For millions of Americans with eczema, horrible itching is just the beginning. They are at heightened risk for several other medical conditions, and also face reduced quality of life.
Patients with hidradenitis suppurativa are at a higher risk for chronic pulmonary disease, diabetes, and mild liver disease.
Hidradenitis suppurativa, an inflammatory disease that causes bumps to appear on the skin, is associated with comorbidities in young people.
Due to long-term complications from immunosuppressive therapy, transplant patients face a much greater risk for melanoma, the deadliest form of skin cancer, than the general population.
Patients with psoriasis report that they are both physically and mentally affected by the disease.
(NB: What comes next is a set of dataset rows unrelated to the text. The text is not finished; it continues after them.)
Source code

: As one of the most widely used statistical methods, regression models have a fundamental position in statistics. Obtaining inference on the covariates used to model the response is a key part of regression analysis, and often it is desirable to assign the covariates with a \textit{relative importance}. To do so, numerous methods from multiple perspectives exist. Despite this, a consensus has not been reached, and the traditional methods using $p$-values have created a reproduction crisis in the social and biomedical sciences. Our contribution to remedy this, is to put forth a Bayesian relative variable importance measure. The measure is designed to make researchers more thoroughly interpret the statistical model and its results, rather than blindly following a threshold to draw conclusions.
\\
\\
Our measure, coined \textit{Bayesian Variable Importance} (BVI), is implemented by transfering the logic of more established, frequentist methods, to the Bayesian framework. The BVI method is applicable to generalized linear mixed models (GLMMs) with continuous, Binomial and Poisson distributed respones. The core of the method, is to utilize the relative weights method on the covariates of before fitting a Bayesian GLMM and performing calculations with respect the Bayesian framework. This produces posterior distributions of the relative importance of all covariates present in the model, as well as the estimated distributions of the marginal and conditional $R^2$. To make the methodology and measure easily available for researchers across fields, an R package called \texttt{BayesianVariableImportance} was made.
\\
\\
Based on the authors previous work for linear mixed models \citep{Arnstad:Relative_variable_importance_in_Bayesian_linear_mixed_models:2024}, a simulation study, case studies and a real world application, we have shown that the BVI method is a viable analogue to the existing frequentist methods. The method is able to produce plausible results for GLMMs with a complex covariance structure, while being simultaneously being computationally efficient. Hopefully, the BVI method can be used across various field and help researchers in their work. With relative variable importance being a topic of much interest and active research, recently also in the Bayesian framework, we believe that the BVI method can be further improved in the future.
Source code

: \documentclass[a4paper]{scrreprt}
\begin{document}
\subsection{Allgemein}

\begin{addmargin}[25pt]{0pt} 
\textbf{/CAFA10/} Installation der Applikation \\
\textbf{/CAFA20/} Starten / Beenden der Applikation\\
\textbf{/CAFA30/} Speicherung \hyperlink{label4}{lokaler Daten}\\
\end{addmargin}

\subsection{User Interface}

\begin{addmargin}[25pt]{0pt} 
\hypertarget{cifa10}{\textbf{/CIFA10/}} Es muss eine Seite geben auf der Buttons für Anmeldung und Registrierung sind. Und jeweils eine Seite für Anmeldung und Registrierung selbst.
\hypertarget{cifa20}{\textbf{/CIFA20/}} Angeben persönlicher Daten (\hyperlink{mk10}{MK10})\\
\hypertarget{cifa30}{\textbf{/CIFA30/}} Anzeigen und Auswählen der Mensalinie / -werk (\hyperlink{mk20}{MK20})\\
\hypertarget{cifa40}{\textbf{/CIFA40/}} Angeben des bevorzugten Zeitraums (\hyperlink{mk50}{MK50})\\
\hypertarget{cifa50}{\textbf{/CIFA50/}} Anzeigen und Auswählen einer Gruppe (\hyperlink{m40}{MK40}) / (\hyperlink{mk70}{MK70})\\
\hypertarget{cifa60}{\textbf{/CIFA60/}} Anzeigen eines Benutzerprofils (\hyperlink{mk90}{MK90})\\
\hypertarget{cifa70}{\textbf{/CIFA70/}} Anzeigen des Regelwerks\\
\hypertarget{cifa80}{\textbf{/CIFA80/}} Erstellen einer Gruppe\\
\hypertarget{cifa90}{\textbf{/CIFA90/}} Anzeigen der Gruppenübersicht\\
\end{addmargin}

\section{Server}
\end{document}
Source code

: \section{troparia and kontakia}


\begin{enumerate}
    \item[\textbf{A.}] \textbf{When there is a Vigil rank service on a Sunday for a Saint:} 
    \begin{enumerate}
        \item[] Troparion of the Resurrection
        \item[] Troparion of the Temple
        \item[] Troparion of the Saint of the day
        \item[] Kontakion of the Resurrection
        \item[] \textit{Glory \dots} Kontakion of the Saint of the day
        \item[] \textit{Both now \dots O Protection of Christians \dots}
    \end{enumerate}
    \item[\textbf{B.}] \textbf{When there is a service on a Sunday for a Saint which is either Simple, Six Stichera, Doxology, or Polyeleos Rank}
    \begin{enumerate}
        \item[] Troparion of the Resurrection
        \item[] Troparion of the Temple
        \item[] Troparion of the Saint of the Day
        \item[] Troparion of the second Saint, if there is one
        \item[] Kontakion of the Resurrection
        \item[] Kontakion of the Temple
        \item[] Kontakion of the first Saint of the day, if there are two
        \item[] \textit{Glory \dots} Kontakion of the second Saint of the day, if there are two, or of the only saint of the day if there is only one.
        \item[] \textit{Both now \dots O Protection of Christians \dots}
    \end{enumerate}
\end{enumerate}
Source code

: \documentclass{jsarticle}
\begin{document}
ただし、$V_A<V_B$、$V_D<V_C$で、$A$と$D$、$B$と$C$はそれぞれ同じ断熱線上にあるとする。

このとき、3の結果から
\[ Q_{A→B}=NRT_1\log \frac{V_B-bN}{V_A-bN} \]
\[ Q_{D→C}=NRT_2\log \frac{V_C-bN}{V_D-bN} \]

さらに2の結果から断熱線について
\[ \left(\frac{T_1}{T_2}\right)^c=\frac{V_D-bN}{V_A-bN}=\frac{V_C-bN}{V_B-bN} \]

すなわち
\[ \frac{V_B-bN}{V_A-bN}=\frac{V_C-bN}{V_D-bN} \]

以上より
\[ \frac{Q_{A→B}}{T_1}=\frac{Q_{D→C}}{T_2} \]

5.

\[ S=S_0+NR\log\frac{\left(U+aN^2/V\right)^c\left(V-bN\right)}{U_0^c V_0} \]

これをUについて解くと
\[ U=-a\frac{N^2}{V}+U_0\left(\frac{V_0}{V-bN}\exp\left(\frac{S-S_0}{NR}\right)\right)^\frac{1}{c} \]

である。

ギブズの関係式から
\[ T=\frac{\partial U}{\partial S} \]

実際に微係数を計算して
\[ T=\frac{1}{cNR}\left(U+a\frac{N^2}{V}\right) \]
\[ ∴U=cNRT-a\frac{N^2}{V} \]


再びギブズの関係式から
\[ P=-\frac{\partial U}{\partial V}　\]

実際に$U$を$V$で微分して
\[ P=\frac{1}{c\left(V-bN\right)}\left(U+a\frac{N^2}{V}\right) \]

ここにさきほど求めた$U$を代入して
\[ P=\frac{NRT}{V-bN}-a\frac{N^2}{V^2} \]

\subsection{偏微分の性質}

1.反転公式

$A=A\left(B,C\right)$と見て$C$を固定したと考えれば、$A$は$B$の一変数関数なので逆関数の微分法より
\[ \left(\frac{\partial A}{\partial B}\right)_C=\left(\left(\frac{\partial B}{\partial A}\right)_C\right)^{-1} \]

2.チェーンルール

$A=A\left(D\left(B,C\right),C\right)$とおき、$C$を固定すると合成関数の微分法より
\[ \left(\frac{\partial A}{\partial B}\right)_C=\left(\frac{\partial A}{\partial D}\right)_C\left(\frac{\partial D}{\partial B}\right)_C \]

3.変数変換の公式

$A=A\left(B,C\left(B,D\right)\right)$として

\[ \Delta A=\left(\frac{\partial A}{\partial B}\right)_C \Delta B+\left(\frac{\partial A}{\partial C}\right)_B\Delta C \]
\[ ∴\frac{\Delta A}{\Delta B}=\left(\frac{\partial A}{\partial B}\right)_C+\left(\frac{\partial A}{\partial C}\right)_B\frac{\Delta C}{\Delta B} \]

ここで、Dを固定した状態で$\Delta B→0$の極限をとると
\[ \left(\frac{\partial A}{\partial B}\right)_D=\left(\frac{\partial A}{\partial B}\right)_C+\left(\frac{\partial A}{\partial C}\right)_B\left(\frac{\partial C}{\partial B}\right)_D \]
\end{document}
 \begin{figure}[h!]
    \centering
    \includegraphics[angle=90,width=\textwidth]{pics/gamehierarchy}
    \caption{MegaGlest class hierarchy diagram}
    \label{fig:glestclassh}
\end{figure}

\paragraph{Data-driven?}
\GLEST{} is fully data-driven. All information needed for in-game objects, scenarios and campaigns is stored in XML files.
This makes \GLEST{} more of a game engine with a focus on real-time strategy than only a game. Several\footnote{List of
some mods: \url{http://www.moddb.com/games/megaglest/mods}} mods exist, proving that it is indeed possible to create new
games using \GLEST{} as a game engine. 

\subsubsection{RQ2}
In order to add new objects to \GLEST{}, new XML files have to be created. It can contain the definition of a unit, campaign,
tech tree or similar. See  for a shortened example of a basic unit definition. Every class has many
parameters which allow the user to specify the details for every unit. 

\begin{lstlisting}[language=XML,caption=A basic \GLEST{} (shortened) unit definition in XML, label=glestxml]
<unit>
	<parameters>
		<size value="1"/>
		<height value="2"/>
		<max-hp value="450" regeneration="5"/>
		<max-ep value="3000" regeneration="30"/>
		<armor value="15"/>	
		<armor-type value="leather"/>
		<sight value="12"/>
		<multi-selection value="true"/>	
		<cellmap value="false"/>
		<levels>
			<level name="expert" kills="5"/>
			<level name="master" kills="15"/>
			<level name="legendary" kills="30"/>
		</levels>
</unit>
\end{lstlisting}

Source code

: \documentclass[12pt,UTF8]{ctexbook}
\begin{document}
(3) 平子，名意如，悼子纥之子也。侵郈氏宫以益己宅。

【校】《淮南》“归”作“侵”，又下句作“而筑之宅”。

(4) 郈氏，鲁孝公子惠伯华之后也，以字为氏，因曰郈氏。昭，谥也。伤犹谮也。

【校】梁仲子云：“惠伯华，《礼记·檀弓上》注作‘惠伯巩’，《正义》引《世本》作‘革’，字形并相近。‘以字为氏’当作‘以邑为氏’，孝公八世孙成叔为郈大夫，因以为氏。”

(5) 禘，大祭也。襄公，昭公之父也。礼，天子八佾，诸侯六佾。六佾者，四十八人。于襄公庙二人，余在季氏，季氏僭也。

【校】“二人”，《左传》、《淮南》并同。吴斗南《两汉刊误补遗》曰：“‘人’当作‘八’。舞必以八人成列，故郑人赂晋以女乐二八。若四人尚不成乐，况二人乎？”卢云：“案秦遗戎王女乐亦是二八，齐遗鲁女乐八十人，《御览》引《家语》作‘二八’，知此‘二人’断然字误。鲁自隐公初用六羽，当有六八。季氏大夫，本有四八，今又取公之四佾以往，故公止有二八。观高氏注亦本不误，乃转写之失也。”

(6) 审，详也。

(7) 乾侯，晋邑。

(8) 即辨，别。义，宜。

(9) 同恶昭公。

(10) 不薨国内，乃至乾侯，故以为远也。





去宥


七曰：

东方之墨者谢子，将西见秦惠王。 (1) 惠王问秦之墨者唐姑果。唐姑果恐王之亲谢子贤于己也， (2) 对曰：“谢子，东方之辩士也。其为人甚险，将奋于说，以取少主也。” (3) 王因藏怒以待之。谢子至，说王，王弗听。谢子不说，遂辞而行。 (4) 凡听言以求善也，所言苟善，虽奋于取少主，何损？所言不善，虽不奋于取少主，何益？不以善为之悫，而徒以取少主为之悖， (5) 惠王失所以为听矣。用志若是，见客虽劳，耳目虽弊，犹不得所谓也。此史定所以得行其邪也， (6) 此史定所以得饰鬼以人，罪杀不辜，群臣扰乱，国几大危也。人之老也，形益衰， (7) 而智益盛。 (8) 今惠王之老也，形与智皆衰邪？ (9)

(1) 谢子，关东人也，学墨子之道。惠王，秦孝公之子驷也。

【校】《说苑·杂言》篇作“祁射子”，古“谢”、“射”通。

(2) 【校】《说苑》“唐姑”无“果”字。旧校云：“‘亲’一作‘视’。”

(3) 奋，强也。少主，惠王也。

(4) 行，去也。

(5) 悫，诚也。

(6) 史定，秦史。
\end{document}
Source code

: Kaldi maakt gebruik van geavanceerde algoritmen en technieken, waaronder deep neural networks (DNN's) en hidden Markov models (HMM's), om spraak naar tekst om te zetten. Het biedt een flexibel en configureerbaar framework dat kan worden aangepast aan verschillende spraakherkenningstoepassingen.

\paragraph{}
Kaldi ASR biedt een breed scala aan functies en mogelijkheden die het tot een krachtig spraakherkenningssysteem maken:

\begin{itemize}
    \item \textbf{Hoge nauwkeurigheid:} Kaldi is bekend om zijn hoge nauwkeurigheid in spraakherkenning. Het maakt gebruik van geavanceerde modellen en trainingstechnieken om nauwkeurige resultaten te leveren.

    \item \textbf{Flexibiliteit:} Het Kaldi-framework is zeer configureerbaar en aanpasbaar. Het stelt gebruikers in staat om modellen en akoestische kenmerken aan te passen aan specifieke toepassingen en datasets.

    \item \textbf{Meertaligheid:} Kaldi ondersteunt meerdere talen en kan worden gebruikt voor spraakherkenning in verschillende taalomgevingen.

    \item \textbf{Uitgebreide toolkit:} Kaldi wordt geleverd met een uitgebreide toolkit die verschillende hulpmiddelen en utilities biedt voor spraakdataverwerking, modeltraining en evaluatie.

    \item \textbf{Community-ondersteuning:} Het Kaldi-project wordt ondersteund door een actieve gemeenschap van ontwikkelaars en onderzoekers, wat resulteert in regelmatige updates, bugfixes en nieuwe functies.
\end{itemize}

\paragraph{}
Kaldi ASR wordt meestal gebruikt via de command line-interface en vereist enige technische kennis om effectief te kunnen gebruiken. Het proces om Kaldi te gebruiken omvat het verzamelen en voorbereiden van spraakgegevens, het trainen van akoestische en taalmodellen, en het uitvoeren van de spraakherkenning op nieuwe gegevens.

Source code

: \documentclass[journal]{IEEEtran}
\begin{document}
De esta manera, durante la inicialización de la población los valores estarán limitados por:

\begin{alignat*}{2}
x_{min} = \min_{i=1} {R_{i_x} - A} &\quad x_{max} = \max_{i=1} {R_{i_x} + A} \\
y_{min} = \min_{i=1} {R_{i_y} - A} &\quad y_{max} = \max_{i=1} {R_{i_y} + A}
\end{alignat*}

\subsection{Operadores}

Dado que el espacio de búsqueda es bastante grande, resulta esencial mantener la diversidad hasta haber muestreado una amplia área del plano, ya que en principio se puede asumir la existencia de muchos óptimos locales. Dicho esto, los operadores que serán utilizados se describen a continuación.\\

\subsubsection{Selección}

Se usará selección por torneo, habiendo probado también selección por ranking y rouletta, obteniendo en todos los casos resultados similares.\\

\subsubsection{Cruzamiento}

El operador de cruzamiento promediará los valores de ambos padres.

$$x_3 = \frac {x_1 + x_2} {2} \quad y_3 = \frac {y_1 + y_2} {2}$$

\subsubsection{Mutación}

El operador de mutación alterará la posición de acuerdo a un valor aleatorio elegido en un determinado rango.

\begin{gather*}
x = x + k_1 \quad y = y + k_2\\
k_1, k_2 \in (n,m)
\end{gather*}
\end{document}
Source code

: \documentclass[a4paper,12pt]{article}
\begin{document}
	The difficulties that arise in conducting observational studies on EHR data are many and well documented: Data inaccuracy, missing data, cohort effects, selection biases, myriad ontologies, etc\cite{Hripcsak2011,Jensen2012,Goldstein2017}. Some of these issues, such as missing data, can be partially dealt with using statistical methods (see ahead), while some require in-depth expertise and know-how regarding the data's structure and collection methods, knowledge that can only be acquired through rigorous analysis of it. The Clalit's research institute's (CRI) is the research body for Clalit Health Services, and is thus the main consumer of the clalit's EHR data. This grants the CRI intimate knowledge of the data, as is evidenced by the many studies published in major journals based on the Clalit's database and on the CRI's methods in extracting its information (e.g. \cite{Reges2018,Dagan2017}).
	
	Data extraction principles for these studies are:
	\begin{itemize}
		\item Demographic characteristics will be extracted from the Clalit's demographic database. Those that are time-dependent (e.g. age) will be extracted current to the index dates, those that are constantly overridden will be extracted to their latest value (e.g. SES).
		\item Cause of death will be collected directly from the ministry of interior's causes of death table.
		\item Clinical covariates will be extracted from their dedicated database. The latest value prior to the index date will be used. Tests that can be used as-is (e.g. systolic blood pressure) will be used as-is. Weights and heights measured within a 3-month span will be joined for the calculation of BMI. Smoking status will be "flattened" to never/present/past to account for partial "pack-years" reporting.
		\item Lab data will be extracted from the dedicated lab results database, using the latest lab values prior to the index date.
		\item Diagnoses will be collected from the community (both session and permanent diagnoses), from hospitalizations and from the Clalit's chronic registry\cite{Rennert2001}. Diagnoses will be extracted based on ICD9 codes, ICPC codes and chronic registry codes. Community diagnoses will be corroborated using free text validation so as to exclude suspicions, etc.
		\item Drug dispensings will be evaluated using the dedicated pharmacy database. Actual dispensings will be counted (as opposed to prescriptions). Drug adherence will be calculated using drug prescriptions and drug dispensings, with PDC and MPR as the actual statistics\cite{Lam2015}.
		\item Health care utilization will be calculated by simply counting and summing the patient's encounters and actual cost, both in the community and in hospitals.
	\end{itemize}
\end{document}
Many say the disease bears a “heavy emotional toll” and report feeling isolated or shunned due to their condition.
People with psoriasis or psoriatic arthritis are at a significantly higher risk of suffering bone fractures.
In patients with hypertension, psoriasis is tied to increased risk of additional cardiovascular conditions and medical intervention
Psoriasis is associated with Crohn disease and ulcerative colitis — broadly known as inflammatory bowel disease.
3 in 4 patients with psoriatic arthritis have coronary plaques, which can lead to heart disease.
Research indicates that people with psoriasis and psoriatic arthritis have an increased risk of developing thyroid disease.
Two-thirds of patients with pyoderma gangrenosum, a skin disease that causes large, painful sores, also have other medical conditions.
Dermatologists and other physicians treating rosacea patients 60 and older who exhibit signs of cognitive changes should refer them for appropriate neurological screening and diagnosis.
Severe psoriasis can significantly increase risk of death.
Patients with squamous cell carcinoma are at have a higher risk for of death from any cause compared with the general population.
A recent study suggests an association between vitiligo and major depressive disorder, with each condition increasing the risk of the other.
People with vitiligo have an increased risk for autoimmune thyroid diseases and thyroid cancer.